GPTQ models are not respecting context_length or max_seq_len settings
No matter what I try I can't set the context_length of a GPTQ model. It's overridden by ExLLAMA, which then sets the cache size and context_length whatever it set as default (in this case 2048).
First problem is that its actually using max_seq_len to set the context_length and the Config dataclass doesn't include that field. Even if I monkey patch the config dataclass and set the Config
model = "TheBloke/NeuralHermes-2.5-Mistral-7B-GPTQ"

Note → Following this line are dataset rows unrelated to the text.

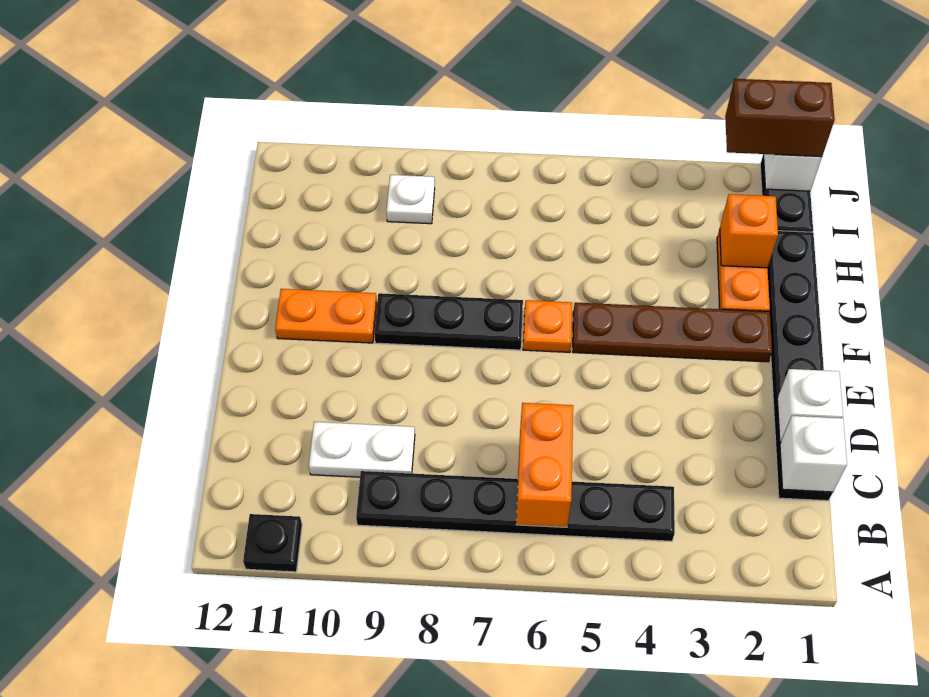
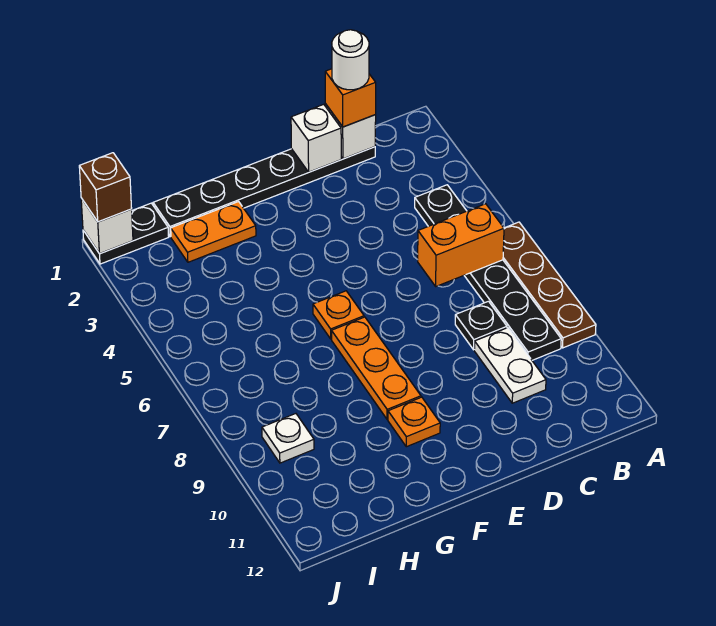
black plate A11 level 1 -> black plate C8 level 1
none -> white round brick C1 level 4
brown plate F2:F5 level 1 -> brown plate A6:A9 level 1
black plate F7:F9 level 1 -> orange plate F7:F9 level 1
orange plate F10:F11 level 1 -> orange plate F10 level 1
orange brick H2 level 2 -> orange brick C1 level 3
brown brick J1:J2 level 3 -> brown brick J1 level 3

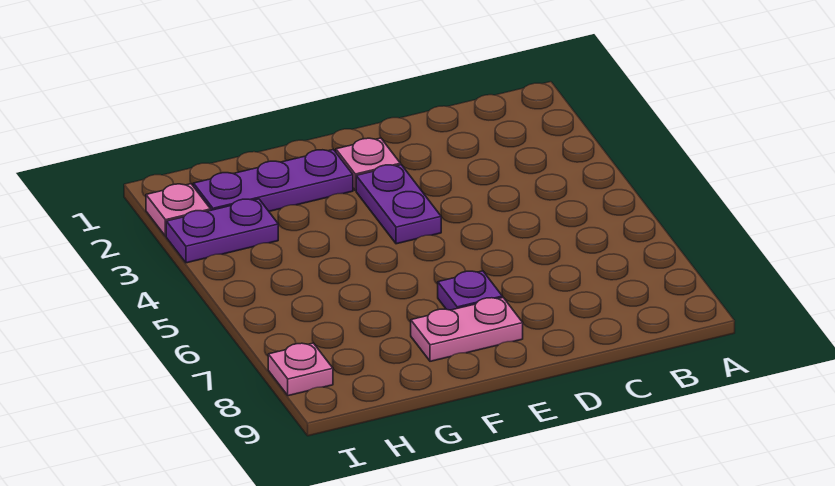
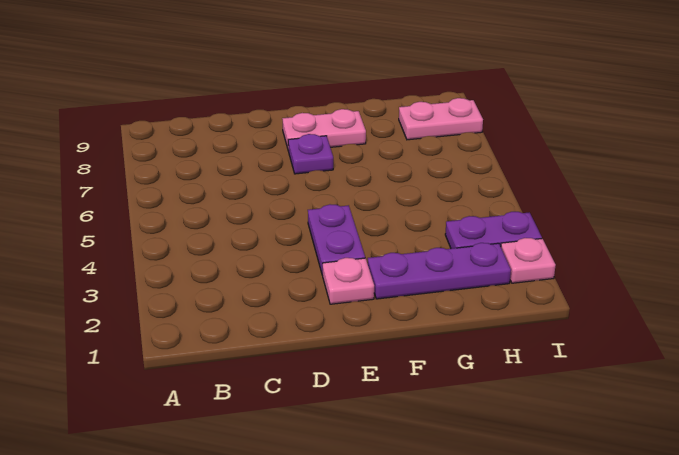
pink plate I8 level 1 -> pink plate H8:I8 level 1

config = AutoConfig.from_pretrained(model)
config.max_seq_len = 8000
config.context_length = 8000
config.config.max_seq_len = 8000
config.config.context_length = 8000
self.config = config
self.llm = AutoModelForCausalLM.from_pretrained(model,config=self.config,local_files_only=True,max_seq_len=8000)
self.llm.config.context_length = 8000
self.llm.config.max_seq_len = 8000
None of these will change the context_length used by the GPTQ model because it uses the ExLLAMA config instead.
If I reach in and modify the ExLLAMA config after loading the model via
self.llm._model.config.max_seq_len = 8000
self.llm._model.config.max_input_len = 8000
It correctly sets the context_length that but its already allocated a cache size at 2048 and promptly crashes whenever you ask for a long response.
File ~/anaconda3/envs/orac/lib/python3.11/site-packages/exllama/model.py:369, in ExLlamaAttention.fused(self, hidden_states, cache, buffer, input_layernorm, lora)
365 query_states = query_states.view(bsz, q_len, self.config.num_attention_heads, self.config.head_dim)
367 # Get k, v with past
--> 369 key_states = cache.key_states[self.index].narrow(2, 0, past_len + q_len).narrow(0, 0, bsz)
370 value_states = cache.value_states[self.index].narrow(2, 0, past_len + q_len).narrow(0, 0, bsz)
372 # Repeat K/V heads if num_key_value_headsn_kv_heads < n_heads
RuntimeError: start (0) + length (2049) exceeds dimension size (2048).